Homework 1: Numerical Representations and Disassembly of Object Files

Introduction

The purpose of written homework assignments is to get you thinking about the topics being covered in lecture and in readings in the textbook that are not represented in the hands-on, programming lab assignments. These written assignments also better prepare you for exams. It is worth noting that the book contains many practice problems similar to the problems we ask on these written assignments! The solutions for those practice problems are located at the end of each chapter and should give you a feel for the kind of answers we expect you to turn in for these kind of assignments.

Logistics

Please write up your answers and submit them as a PDF file in the online dropbox. This simplifies our grading and ensures we read your answers clearly. If you do not know how to create a PDF, a quick internet search should help, or ask the course staff.

We will provide solutions to all of the problems in the written homework assignments in a timely fashion after the assignment is due. This may be around 4 or 5 days after the due date, in general, because some students may use late days.
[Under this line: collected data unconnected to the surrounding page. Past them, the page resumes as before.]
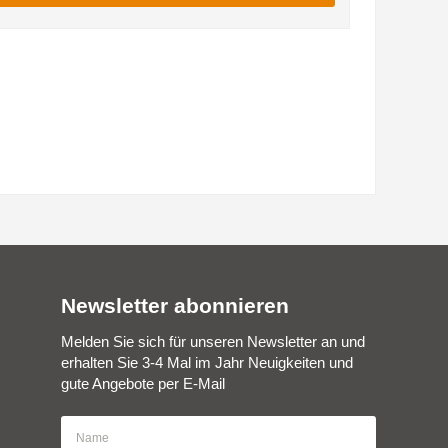
Newsletter abonnieren
Melden Sie sich für unseren Newsletter an und
erhalten Sie 3-4 Mal im Jahr Neuigkeiten und
gute Angebote per E-Mail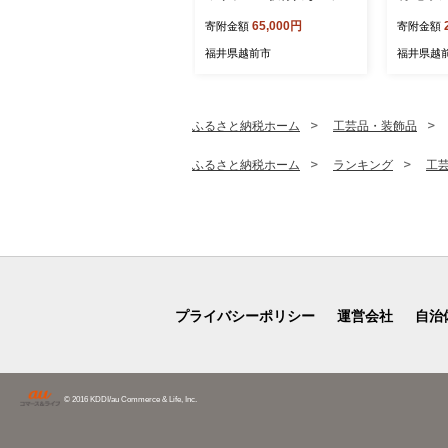
ホン ATH-CC500BT2（ブ
調光タイ
65,000円
寄附金額
寄附金額
ラック） オーディオテクニ
シャ】
カ
福井県越前市
福井県越
ふるさと納税ホーム
工芸品・装飾品
ふるさと納税ホーム
ランキング
工
プライバシーポリシー
運営会社
自治
© 2016 KDDI/au Commerce & Life, Inc.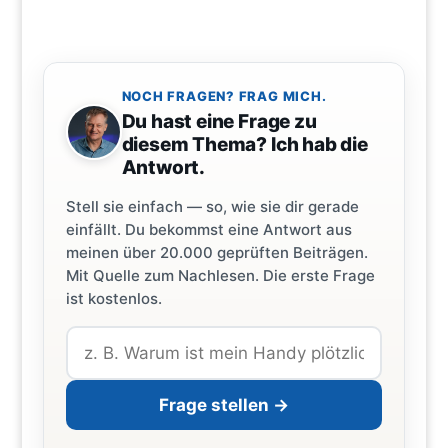
NOCH FRAGEN? FRAG MICH.
Du hast eine Frage zu
diesem Thema? Ich hab die
Antwort.
Stell sie einfach — so, wie sie dir gerade
einfällt. Du bekommst eine Antwort aus
meinen über 20.000 geprüften Beiträgen.
Mit Quelle zum Nachlesen. Die erste Frage
ist kostenlos.
Frage stellen →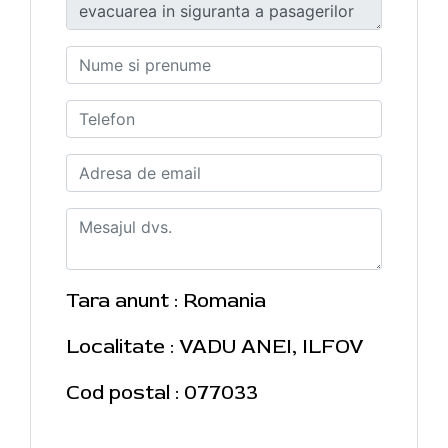
Tara anunt : Romania
Localitate : VADU ANEI, ILFOV
Cod postal : 077033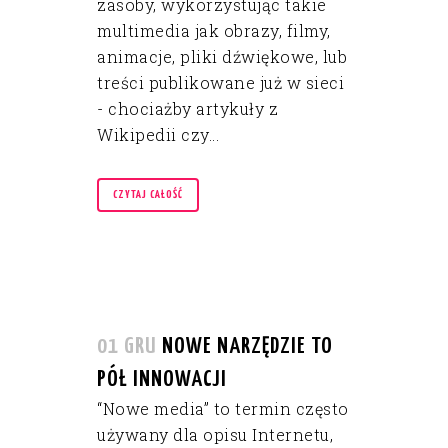
zasoby, wykorzystując takie
multimedia jak obrazy, filmy,
animacje, pliki dźwiękowe, lub
treści publikowane już w sieci
- chociażby artykuły z
Wikipedii czy...
CZYTAJ CAŁOŚĆ
01 GRU
NOWE NARZĘDZIE TO
PÓŁ INNOWACJI
“Nowe media” to termin często
używany dla opisu Internetu,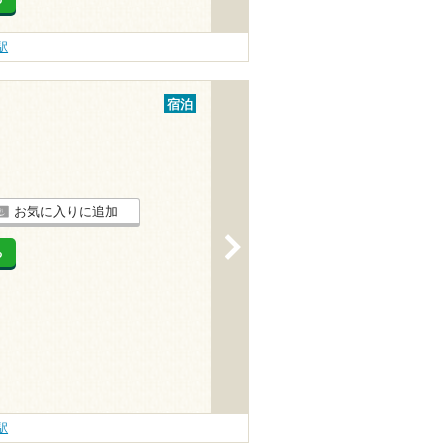
駅
宿泊
お気に入りに追加
>
る
駅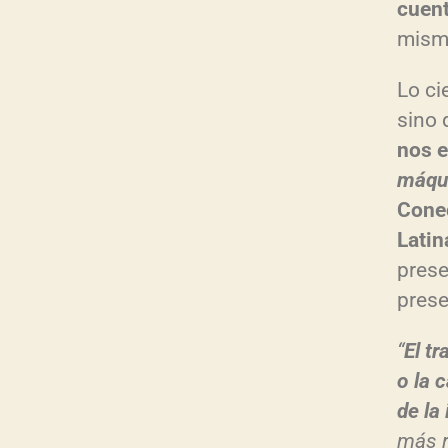
cuent
mism
Lo ci
sino 
nos e
máqu
Conec
Latin
prese
prese
“
El t
o la 
de la
más r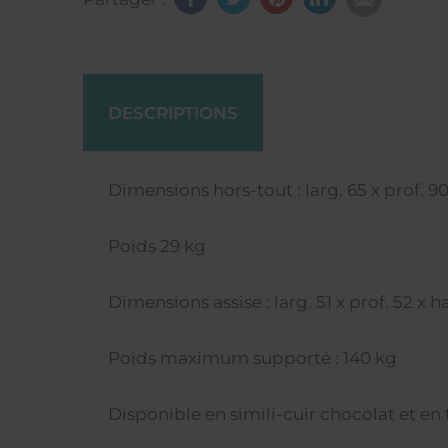
DESCRIPTIONS
Dimensions hors-tout : larg. 65 x prof. 90
Poids 29 kg
Dimensions assise : larg. 51 x prof. 52 x 
Poids maximum supporté : 140 kg
Disponible en simili-cuir chocolat et en t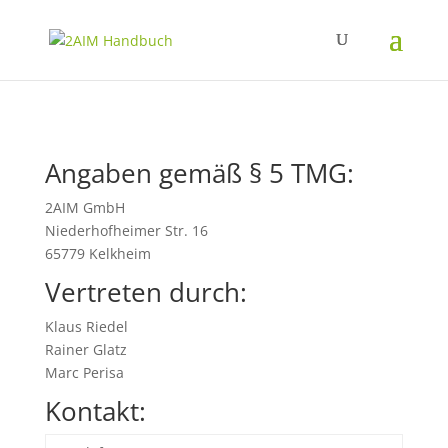
Angaben gemäß § 5 TMG:
2AIM GmbH
Niederhofheimer Str. 16
65779 Kelkheim
Vertreten durch:
Klaus Riedel
Rainer Glatz
Marc Perisa
Kontakt:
Make sure you are using the 3rd edition of Computer Systems: A Programmer's Perspective. If you're not using the right book, you might be doing the wrong problems!

Questions

Answer the following problems, some from the 3rd edition of the textbook.
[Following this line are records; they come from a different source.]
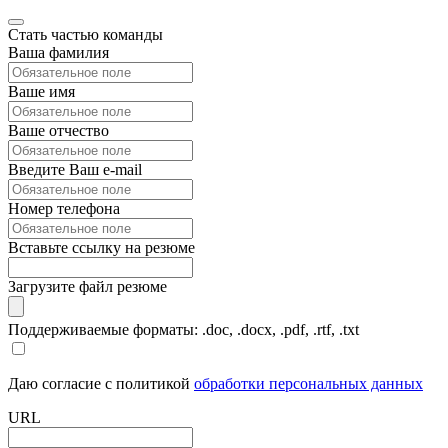
Стать частью команды
Ваша фамилия
Ваше имя
Ваше отчество
Введите Ваш e-mail
Номер телефона
Вставьте ссылку на резюме
Загрузите файл резюме
Поддерживаемые форматы: .doc, .docx, .pdf, .rtf, .txt
Даю согласие с политикой
обработки персональных данных
URL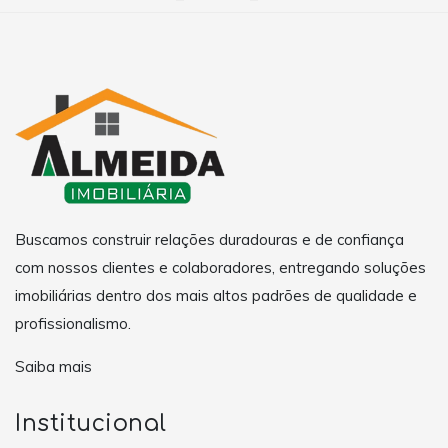
Buscamos construir relações duradouras e de confiança
com nossos clientes e colaboradores, entregando soluções
imobiliárias dentro dos mais altos padrões de qualidade e
profissionalismo.
Saiba mais
Institucional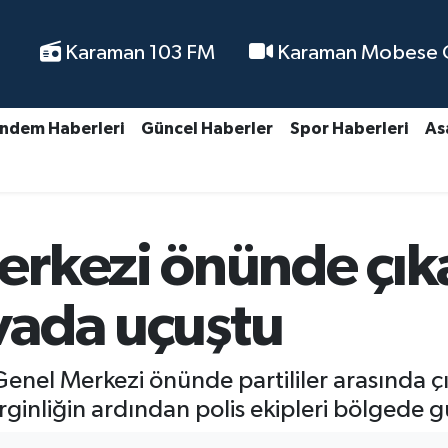
Karaman 103 FM
Karaman Mobese Ca
ndem Haberleri
Güncel Haberler
Spor Haberleri
As
rkezi önünde çık
avada uçuştu
enel Merkezi önünde partililer arasında çı
nliğin ardından polis ekipleri bölgede güv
1. Suppose we are given the task of generating code to multiply integer variable x by various different constant factors K. To be efficient, we want to use only the operations +, -, and <<. For the following values of K, write C expressions to perform the multiplication using as few operations as you can: K = 19, K = -7, and K = 52. Hint: You can do all three multiplications with a total of 11 operations. Note: You may find Practice problem 2.40 (p. 103) useful to get started on this problem.
2. Homework Problem 2.82 (pp. 135-136), parts A, B, and C.
   Note: random() generates a number between 0 and Tmax (not Umax)in otherwords: 0 to 2^31 - 1. (Clarification: By “describe the underlying mathematical principles” when the given property always holds, we do not mean you need a formal proof, just an informal description of why it works.)
3. Consider this Java method, which uses the Java standard library's Math.abs for computing the absolute value of an int:

       public static void interesting(int x) {
           if(Math.abs(x) < 0) {
               System.out.println("absolutely strange");
           }
       }
   

   1. There is one argument to interesting that causes absolutely strange to be printed. What is that argument in binary (base-2) and decimal (base-10)?
   2. Give code for how to implement absolute value in a straightforward way (do not use shifts or masks or anything like that).
   3. Explain how your code in part (b) leads to the behavior observed in part (a). Explain both in terms of “numbers” (you can use base-10) and in terms of “bits” what happens when the code executes.
   4. What is the C library function for computing the absolute value of a C int and what is its definition when given your answer to part (a)? Feel free to use web-search when answering this part.
4. Recall that a floating point number is of the form: (-1)^S x M x 2^E. M is the mantissa and 2^E is the exponent. Also recall that M ranges from 1.0 to (almost) 2.0. Tell us the decimal values of M and E for the (decimal) number 17.15625 and how this would be encoded in IEEE 754 representation (32 bits), including the binary values of the frac and exp parts of the representation. (Recall frac = M - 1.0.) Your answer should contain these parts and you should show how you calculated each value:
   • Decimal values for M and E such that (-1)^S * M * 2^E = 17.15625
   • Binary values for frac and exp exactly as they will appear in the full 32-bit representation of 17.15625 in IEEE floating point.
   • The full 32-bit IEEE floating point representation (in bits) of 17.15625
5. Homework Problem 3.58 (pp. 311). You may use any number of temporary variables in your solution; your code does not have to match up exactly line-by-line with the given assembly code. It just needs to be C code that accomplishes the same thing.
6. For this problem you will use the jack-of-all-trades tool objdump to examine executable programs on Linux. Be sure to work on this problem on the CSE home VM or attu. You will need a copy of the code that you turned in for Lab 1 (your code does not have to be entirely correct or complete, but at least some of your puzzle functions should be filled in).
   1. Run make in your Lab 1 directory to build your code. Run the command objdump -t btest | grep text and examine the output. What type of thing do some of the strings in the rightmost column of the output represent? (you you not need to identify what all of them refer to)
   2. Use objdump to disassemble your btest code (review the lecture slides or check the man page to find the right flag). Find the labels in the assembly code corresponding to your bit puzzle functions. What x86 assembly instructions appear to perform right-shift and left-shift operations?
   3. Most Linux distributions include several other useful programs for examining binary files containing machine code. Try out commands such as ldd, file, nm, strings and readelf, and try other flags with objdump. Report something neat, unusual, or unexpected that you find. Don't forget to use the man pages to learn more about all of these programs.
   4. Extra Credit (a little): run the objdump -t command on a different program on the system - choose one in the /usr/bin/ directory. You will likely see the output "SYMBOL TABLE: no symbols". Why does objdump -t appear to work on your program, but not on others?